Content starts here
CLOSE ×
Search

Doris Sams, inspiration for A League of Their Own

I never heard of Doris Sams until she died last week at age 85.

And yet I owe her a huge debt. So does my daughter, and so do lots of little girls who grow up dreaming of playing baseball.

Doris lived A League of Their Own as a superstar for 8 years in the All-American Girls Professional Baseball League - the circuit immortalized in the 1992 film. She pitched a perfect game; she won a batting title; she led the league in home runs. You could make a case that she was the Babe Ruth of professional women's baseball.

And she is, for all her exploits, unknown to today's baseball fans -- who think of the stars of women's baseball as Madonna; Geena Davis; Rosie O'Donnell; even Tom Hanks. But the real-life players who were the inspirations for the characters played by those stars in A League of Their Own lived their lives out quietly, even anonymously, after the league folded in 1954. Doris Sams went back home to Knoxville, where she worked for the local Utility Board for 25 years.

Her legacy? Girls like my daughter, who is 11 years and plays baseball -- not softball, but the game that tv announcers sometimes call "good old-fashioned country hardball." She's the only girl on her Little League team, and she's the only girl on her travel team. And, if you'll permit some parental bragging, she's also good; she is, in fact, an All-Star. She never talks about being the only girl, and the boys she plays with don't seem to notice -- at least once they realize that she can actually play.

And she has watched A League of Their Own, by my conservative estimate, 9 million times.

geena-davis

It's funny to her that the women play baseball in skirts, like the one Geena Davis is wearing here. It's funny to her when Tom Hanks, playing drunkard manager Jimmy Dugan, tells an umpire that he looks like "a penis with a little hat on."  And it's funny to her when one of the players intentionally throws a ball into the stands to nail a heckler who keeps yelling "Girls can't play baseball."

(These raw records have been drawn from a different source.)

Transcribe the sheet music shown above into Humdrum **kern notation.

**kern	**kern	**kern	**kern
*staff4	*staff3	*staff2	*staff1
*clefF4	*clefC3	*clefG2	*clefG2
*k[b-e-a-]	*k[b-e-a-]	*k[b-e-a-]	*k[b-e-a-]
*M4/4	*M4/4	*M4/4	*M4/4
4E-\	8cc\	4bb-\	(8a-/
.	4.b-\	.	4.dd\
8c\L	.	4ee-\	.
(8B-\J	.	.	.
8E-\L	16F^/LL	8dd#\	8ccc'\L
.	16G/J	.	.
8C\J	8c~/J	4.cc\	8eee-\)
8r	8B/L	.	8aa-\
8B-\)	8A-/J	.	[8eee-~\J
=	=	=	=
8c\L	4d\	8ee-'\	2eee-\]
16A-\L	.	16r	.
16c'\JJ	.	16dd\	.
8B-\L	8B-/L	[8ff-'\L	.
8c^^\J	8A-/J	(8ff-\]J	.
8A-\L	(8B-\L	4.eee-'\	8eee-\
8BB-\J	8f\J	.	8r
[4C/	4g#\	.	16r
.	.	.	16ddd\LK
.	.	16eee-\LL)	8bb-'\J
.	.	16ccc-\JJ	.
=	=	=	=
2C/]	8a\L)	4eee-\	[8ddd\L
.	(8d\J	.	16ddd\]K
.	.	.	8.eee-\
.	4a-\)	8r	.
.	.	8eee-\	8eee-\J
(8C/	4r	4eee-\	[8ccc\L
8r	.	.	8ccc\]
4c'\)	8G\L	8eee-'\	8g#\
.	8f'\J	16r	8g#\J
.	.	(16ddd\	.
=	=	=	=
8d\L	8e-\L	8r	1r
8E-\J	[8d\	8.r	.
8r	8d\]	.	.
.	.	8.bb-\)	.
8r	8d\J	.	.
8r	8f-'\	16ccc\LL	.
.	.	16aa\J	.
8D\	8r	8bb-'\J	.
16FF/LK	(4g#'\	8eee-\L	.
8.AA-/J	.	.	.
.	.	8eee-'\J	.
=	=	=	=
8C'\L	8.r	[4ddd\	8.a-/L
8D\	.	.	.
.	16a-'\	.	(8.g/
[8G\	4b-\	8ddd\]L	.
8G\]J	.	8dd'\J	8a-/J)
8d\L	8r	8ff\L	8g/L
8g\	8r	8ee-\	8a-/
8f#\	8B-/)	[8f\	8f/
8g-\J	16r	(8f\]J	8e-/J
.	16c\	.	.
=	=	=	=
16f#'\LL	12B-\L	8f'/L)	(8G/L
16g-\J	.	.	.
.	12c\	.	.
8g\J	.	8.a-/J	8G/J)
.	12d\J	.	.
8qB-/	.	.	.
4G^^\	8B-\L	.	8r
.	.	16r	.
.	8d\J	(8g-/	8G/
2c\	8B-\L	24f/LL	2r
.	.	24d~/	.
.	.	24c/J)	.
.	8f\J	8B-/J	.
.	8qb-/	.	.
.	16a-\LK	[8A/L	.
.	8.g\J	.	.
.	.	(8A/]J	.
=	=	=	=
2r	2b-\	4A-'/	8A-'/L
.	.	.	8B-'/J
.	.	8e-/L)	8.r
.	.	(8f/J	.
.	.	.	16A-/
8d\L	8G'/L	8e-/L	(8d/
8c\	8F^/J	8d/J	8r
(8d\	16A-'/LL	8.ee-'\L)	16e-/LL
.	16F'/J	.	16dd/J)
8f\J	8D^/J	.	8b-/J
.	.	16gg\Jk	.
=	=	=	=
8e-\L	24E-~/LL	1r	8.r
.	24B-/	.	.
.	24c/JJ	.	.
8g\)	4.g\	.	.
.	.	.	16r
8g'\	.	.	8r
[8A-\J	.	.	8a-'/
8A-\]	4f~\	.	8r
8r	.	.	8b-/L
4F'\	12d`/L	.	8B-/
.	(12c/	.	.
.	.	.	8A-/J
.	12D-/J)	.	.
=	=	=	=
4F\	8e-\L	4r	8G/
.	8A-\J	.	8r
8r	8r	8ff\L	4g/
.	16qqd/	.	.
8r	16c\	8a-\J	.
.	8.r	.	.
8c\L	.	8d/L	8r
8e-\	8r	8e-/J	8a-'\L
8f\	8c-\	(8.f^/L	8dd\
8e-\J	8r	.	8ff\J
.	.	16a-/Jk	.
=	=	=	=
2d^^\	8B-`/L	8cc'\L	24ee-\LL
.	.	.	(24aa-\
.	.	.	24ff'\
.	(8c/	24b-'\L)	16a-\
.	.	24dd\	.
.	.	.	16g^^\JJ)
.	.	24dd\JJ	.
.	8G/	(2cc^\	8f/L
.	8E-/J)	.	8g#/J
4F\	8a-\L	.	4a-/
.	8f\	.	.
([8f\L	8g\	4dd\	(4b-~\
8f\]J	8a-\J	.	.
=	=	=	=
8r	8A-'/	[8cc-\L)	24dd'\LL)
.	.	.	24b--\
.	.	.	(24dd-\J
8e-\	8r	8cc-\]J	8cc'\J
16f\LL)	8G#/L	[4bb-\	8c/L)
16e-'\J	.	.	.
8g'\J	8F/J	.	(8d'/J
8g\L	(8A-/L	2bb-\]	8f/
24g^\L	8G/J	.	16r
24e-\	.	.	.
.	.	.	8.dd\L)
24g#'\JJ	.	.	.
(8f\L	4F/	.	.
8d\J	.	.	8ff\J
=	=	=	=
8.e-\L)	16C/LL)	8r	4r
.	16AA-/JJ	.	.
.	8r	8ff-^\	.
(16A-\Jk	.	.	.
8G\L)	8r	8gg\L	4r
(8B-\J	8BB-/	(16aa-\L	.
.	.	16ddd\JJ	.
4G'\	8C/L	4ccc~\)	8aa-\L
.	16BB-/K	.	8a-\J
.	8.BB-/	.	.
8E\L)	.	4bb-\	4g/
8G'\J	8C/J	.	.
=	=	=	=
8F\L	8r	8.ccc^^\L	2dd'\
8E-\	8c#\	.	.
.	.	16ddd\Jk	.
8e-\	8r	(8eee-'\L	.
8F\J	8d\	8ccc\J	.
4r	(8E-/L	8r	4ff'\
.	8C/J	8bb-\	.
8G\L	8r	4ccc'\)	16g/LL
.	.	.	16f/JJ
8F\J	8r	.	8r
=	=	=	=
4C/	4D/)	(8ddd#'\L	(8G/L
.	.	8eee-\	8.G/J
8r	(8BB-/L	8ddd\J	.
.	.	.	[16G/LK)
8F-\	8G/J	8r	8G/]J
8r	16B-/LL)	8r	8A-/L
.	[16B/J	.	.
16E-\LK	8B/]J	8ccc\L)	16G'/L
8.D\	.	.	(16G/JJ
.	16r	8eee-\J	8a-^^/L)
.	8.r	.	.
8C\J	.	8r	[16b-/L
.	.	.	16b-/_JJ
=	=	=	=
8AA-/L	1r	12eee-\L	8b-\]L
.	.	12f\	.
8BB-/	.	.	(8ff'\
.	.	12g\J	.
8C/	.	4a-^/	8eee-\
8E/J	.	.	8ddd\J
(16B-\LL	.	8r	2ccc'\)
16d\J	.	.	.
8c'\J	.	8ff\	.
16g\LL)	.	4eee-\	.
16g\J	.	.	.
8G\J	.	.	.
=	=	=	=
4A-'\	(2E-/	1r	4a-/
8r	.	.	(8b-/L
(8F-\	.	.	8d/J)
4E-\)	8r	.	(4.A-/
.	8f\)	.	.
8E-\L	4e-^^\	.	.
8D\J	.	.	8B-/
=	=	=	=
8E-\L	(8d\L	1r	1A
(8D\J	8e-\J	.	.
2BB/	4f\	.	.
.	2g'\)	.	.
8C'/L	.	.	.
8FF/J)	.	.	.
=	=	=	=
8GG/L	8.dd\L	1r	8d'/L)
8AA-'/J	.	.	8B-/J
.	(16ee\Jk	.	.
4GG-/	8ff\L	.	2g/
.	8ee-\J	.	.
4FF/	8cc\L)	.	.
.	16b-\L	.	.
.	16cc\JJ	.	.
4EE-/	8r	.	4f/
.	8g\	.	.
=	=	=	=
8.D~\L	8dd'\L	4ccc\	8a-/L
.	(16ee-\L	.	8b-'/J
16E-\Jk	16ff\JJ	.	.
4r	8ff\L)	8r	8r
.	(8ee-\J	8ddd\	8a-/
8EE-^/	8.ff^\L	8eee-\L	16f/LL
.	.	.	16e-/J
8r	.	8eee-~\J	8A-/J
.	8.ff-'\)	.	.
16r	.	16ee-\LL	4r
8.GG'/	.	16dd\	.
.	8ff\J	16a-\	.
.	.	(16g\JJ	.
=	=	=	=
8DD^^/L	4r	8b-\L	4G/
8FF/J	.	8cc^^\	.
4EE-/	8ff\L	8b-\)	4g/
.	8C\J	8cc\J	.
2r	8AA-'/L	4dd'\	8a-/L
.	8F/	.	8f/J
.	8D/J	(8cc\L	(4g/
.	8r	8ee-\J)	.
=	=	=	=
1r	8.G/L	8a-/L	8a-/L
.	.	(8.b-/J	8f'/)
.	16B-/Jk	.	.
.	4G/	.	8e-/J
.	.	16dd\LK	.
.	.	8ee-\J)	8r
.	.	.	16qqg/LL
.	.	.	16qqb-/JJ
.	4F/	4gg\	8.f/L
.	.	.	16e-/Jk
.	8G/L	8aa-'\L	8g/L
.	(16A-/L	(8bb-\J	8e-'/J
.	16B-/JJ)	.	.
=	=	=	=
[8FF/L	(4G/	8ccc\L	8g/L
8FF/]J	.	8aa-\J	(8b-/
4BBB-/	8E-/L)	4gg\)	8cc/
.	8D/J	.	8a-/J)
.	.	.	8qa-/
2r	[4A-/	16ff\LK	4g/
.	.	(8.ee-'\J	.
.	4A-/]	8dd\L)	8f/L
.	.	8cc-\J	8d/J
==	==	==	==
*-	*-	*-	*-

But it's not funny to her how seriously the women take the game of baseball; instead, it makes perfect sense to her, because that's how she takes it.

And it's not funny to her when Jimmy Dugan says, in the movie's most famous scene,  "there's no crying in baseball." She agrees -- and she also knows on some level, even though she's never said so, that while the boys on her team can cry (and most have, at one point or another), she, as the only girl, can't.

But I think Jimmy Dugan is wrong: there is crying in baseball. I know because, after reading about the brave pioneer Doris Sams -- who paved the way for girls like my daughter -- I cried grateful tears for someone I never heard of until she died.